PSI8.2.2 - Lump Sum Benefits and Communication: Commutation Factors - General


(This archived guidance relates to HMRC discretionary practice before the 6th April 2006. For current guidance on Registered Pension Schemes see the Registered Pension Schemes Manual)

The relationship between the lump sum taken and pension given up is commonly expressed as a commutation factor. Where a scheme uses a commutation factor of 12:1 a member can have £12 cash for each £1 pension given up. We require this factor to be used for members without continued rights in order to arrive at the pension equivalent of the value of a lump sum retirement benefit for the purpose of ensuring that total benefits do not exceed Revenue limits. This applies regardless of the age or sex of the scheme member or of the rate of escalation attaching to the pension (see PSI8.2.27et seq). For other purposes schemes may use whatever cash option factors are considered appropriate. The single (12:1) factor was introduced as part of the simplification of practice changes announced in August 1991. It does not apply to members with continued rights (unless the scheme chooses to adopt it for all members regardless of the particular regime which applies to them) and most of what follows in this Section concerns these members, though the underlying general principles remain the same for all. Continued rights members not using the simplified factor of 12:1 must use a commutation factor that is properly related to the capital value of their total benefits. If it is too high insufficient pension is given up for each £1 of lump sum paid, and this could lead to excessive benefits. (Commutation factors should not be confused with annuity rates which are used by Life Offices to calculate the amount of annuity that can be bought for a given cash sum. More information about annuity rates is given in PSI20.3.4.)

Example Man aged 65, final remuneration £12,000, maximum approvable pension is £8,000, maximum allowable lump sum is £18,000. The commutation factor applied for him by his scheme is 9:1, and this, as explained in PSI8.2.12(a), is acceptable.
  1. Pension to be given up is £18,000/9 = £2,000

Benefits are thus a lump sum of £18,000 and a residual pension of £6,000.

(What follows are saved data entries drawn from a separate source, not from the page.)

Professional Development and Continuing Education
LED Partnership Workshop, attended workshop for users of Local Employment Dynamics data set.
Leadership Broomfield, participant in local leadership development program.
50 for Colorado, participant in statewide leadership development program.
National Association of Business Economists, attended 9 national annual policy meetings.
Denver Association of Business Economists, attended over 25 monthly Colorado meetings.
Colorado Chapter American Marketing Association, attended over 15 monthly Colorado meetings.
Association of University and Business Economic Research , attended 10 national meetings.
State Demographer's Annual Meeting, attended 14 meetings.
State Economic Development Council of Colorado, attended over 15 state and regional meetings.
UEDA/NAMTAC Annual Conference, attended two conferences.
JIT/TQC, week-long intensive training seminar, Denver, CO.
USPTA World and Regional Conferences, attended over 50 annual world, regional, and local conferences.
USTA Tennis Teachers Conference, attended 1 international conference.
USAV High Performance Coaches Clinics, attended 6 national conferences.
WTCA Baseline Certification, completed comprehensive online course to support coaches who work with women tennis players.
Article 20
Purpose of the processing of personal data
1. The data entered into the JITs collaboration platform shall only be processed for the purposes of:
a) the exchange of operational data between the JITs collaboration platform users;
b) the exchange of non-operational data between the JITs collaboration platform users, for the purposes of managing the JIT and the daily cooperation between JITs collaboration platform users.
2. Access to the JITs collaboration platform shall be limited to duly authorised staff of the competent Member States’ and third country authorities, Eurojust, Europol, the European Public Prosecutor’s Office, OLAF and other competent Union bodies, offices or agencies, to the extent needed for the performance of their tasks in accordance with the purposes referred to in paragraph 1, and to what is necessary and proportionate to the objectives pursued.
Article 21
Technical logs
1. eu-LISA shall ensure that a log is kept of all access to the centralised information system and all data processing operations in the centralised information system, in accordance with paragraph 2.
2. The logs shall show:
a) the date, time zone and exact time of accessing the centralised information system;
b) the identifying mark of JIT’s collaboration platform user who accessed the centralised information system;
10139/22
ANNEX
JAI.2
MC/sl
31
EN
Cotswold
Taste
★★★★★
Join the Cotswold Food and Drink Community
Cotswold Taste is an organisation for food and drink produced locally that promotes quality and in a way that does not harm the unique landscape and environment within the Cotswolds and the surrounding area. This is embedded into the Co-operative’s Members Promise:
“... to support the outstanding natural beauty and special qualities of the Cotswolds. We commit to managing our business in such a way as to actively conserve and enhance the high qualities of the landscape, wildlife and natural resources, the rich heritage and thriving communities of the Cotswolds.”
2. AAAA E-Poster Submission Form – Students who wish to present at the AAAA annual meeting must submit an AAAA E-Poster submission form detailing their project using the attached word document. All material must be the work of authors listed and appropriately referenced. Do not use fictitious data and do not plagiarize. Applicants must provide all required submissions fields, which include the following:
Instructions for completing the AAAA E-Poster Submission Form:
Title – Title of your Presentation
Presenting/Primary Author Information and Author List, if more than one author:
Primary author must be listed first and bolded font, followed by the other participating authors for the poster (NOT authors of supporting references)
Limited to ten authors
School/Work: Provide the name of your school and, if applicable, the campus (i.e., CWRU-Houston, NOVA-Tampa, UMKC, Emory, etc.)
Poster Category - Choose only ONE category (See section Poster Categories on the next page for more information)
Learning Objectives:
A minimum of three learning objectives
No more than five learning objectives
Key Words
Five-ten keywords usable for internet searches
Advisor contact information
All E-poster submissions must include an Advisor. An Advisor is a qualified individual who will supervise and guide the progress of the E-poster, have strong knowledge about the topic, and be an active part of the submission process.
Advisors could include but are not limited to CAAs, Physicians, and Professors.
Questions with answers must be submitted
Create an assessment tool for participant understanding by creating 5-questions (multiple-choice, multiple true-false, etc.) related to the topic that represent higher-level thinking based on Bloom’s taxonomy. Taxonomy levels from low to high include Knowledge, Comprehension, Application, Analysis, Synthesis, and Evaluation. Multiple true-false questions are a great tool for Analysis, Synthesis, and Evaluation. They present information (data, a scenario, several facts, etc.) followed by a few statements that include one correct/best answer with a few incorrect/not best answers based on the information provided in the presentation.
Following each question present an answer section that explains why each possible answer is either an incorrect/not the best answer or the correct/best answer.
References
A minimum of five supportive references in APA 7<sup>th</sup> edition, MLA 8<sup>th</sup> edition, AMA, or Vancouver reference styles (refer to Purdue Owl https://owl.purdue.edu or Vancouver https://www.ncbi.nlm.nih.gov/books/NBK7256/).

  1. If a factor of 10:1 was used the pension to be given up would be £18,000/10 = £1,800.

Residual pension will then be £6,200. But, as explained later, 10:1 is not regarded as acceptable in these circumstances. We take the view that the total pension consists of £6,200 plus an amount given up of £2,000 as in a. above. The excessive factor has thus caused the total benefit of £8,200 to exceed the maximum approvable figure of £8,000.